A Night Light

Last month, while I was in the States, I rummaged through some of my many boxes that are stacked in my mom’s garage.  I came upon some interesting things—old yearbooks (scary, those are), stuff from my early days in China (way back in the 80’s), and a box full of all the letters that I sent to my parents in those early days.  Yes, they really kept them all.  It was easier to do back in the day when letters were actually written on paper.  Once the electronic era hit, saving them became more problematic.  I think I filed away my emails somewhere on a floppy disc, but a lot of good that will do me now!  Anyway, as you can imagine, I had some good chuckles looking at the junk from that time and reading the old letters, being reminded of adventures I’d long forgotten about.  Be warned:  I’m going to revive some of those old stories here on this blog in the coming weeks.  It can be sort of a ‘Back in the Day’ series of posts, of which this will be the first.

First the photo…

…then the story…..

The year was 1984, and we were 6 very green, very young, and very clueless teachers getting ready to spend our first Christmas in the People’s Republic of China.  Unlike today, Christmas was unheard-of in China at the time, and still considered a bourgeois capitalist ritual, so we were very unsure of how our school officials might acknowledge and help us celebrate our most important holiday.
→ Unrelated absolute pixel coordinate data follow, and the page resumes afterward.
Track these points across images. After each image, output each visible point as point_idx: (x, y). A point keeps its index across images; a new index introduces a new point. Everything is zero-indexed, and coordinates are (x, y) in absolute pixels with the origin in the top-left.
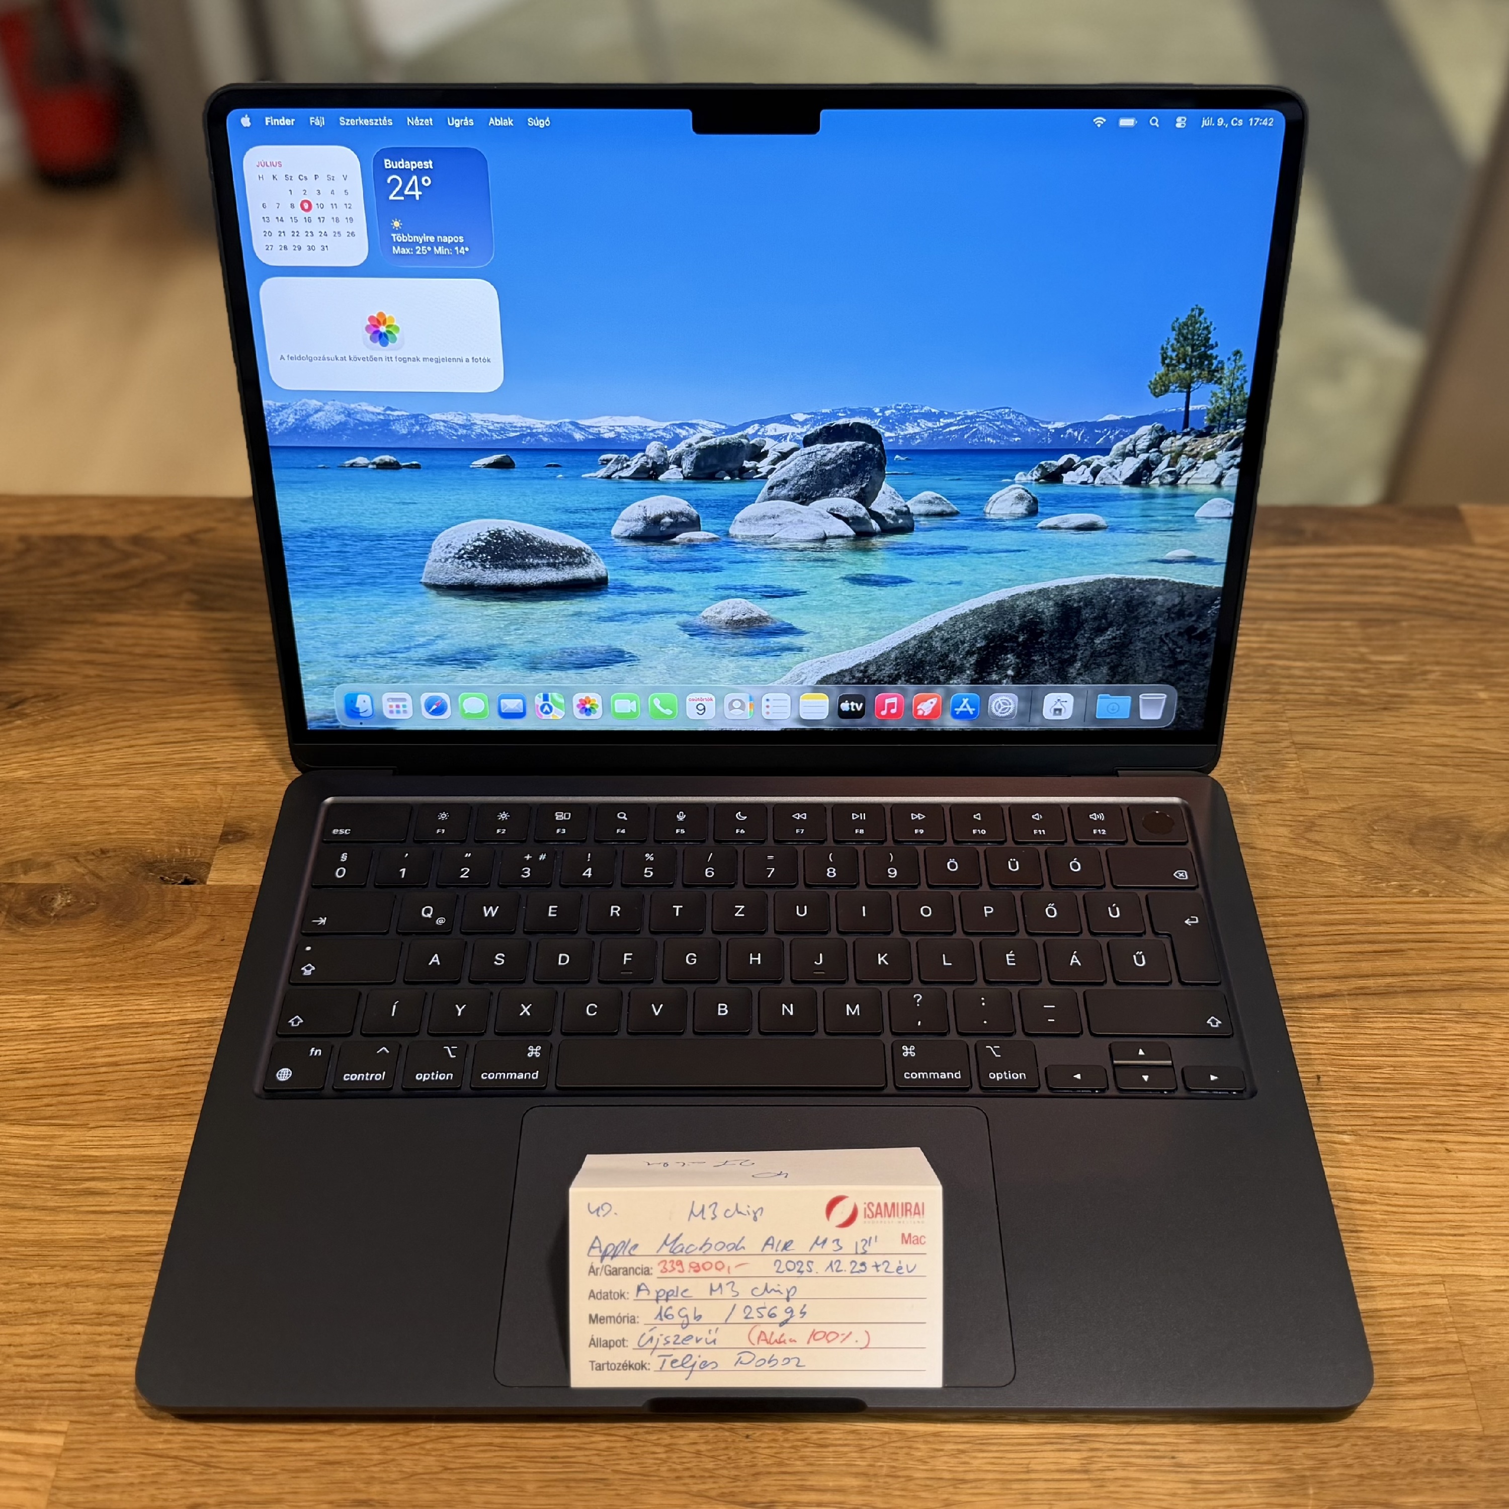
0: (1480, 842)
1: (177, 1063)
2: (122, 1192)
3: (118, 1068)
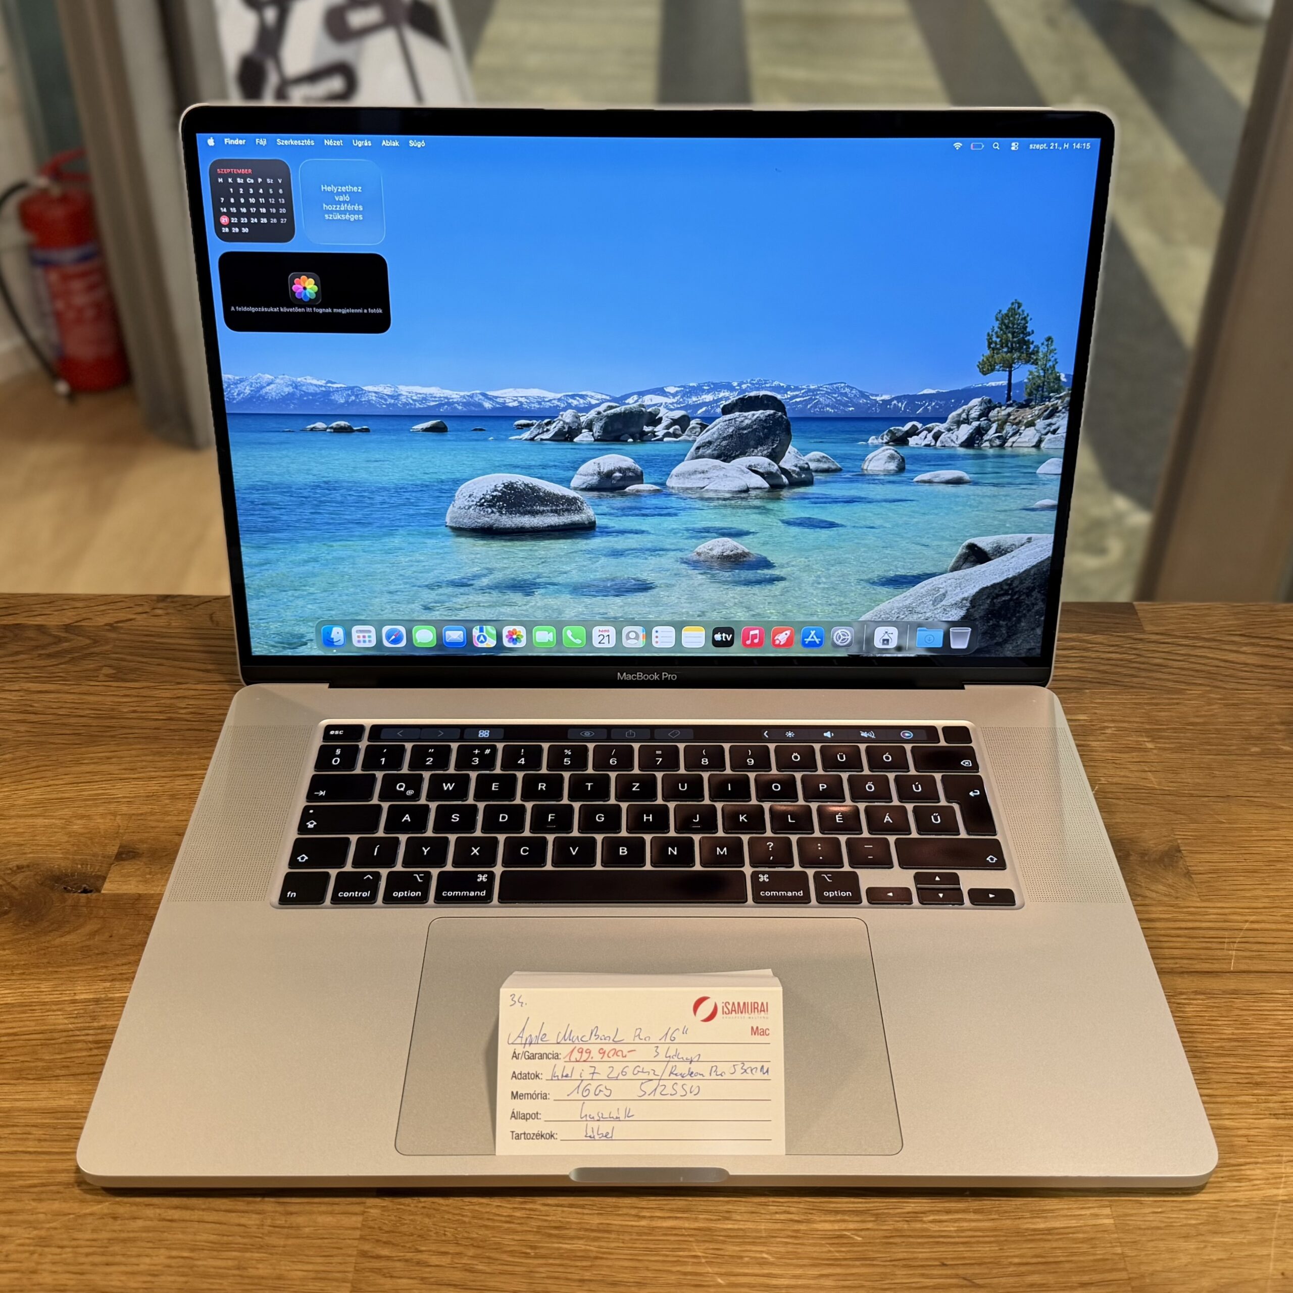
0: (1146, 858)
1: (65, 1034)
2: (11, 1136)
3: (16, 1038)
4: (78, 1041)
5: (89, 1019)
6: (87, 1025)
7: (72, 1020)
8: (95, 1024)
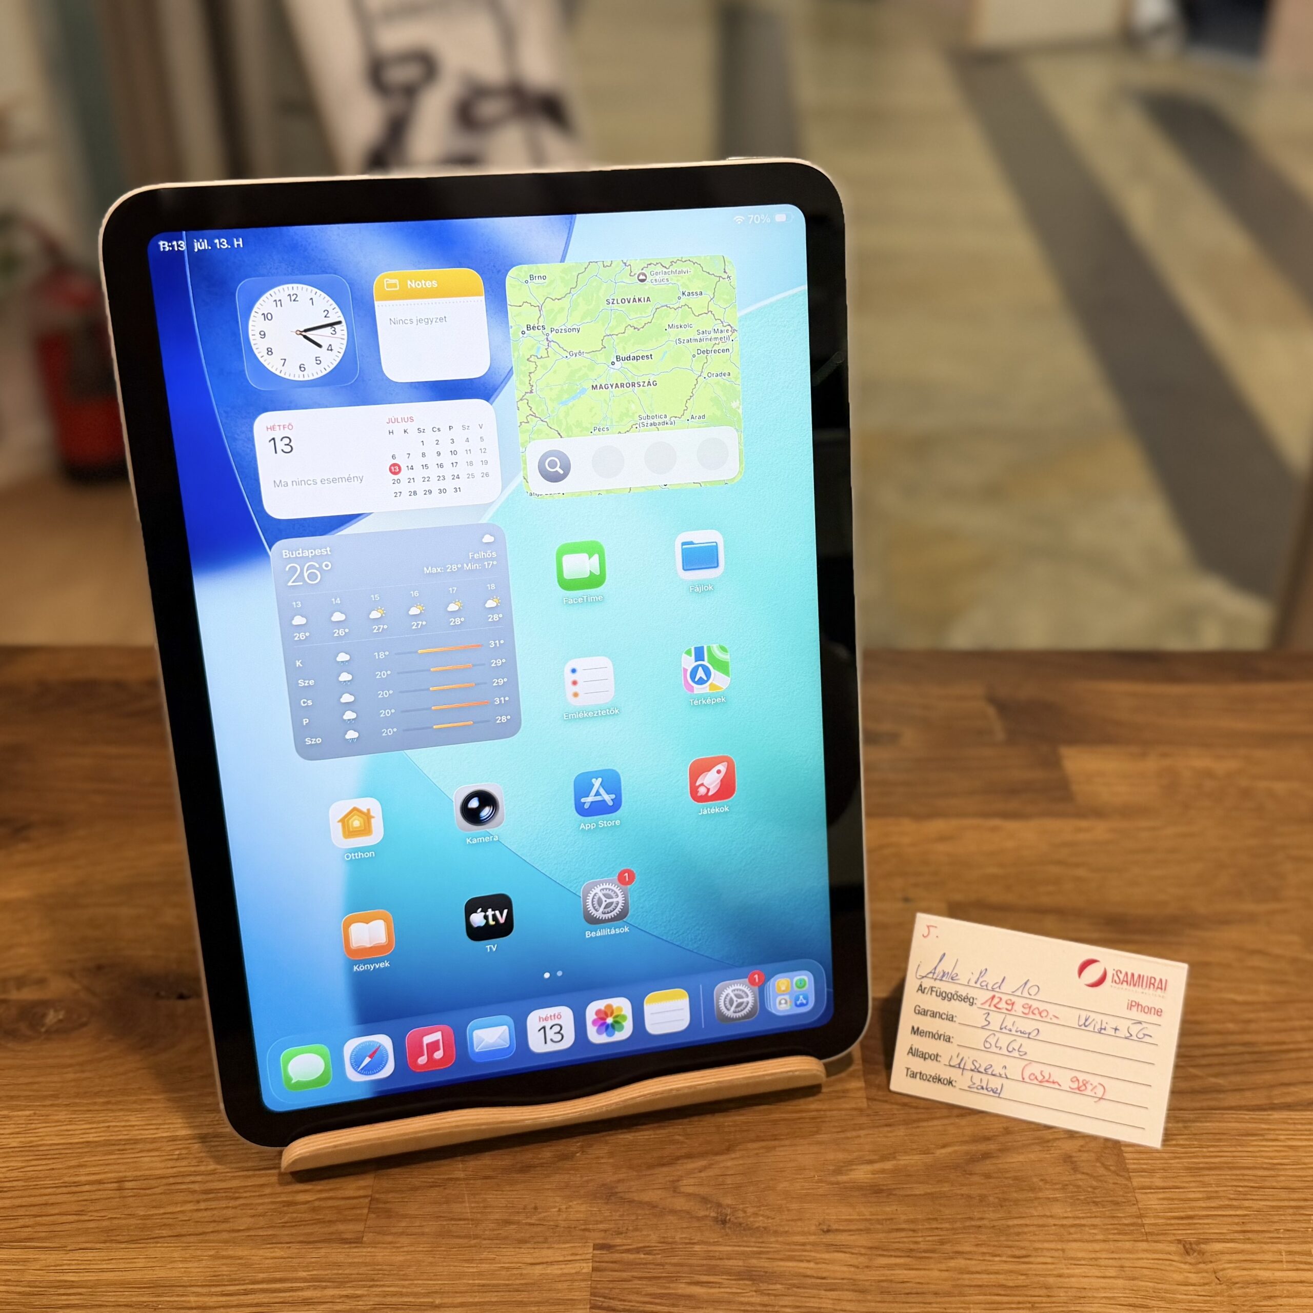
4: (181, 1191)
5: (194, 1162)
6: (193, 1169)
7: (171, 1164)
8: (202, 1168)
The first thing they did was help us get a “tree.”  Actually, it was just a tall plant (in a pot) upon which we hung a few cut-out snowflakes. A nice gesture, really.  A few days before Christmas we were informed that the college president would host a Christmas party for the 6 foreign teachers.  We had no idea what to expect.  We had in our possession gifts to give the president and other officials, although to this day I can’t remember what they were.  At the appointed hour, we were ushered into the conference room of the administration building, and welcomed by the president and other various college officials.  The table was arrayed with the ubiquitous items of the day:  teacups, sunflower seeds, pumpkin seeds, fruit, and candy (hey, some things don’t change do they?).  The officials said some nice words to us about wishing that we would have a happy Christmas in their country.  We said nice words in appreciation to them for helping us celebrate.  Then came the gift exchange.  The 2 men on the team were given a little box of fuzzy chicks made out of pipe cleaner.   All different colors.  The 4 women on the team were given these nightlights.  Seriously.  We stared at our gifts dumbfoundedly, lost in a swarming mass of cultural confusion.  Were these serious gifts?  How could that be? Or were these gag gifts—the officials pretending they were serious just so they could see the confused looks on the foreigners faces?  You know, to this day I have never been able to answer that question to my satisfaction.

What I do know is that I never dared to actually use the night light.  The thought of waking up in the middle of the night and getting a glimpes of that was just too scary.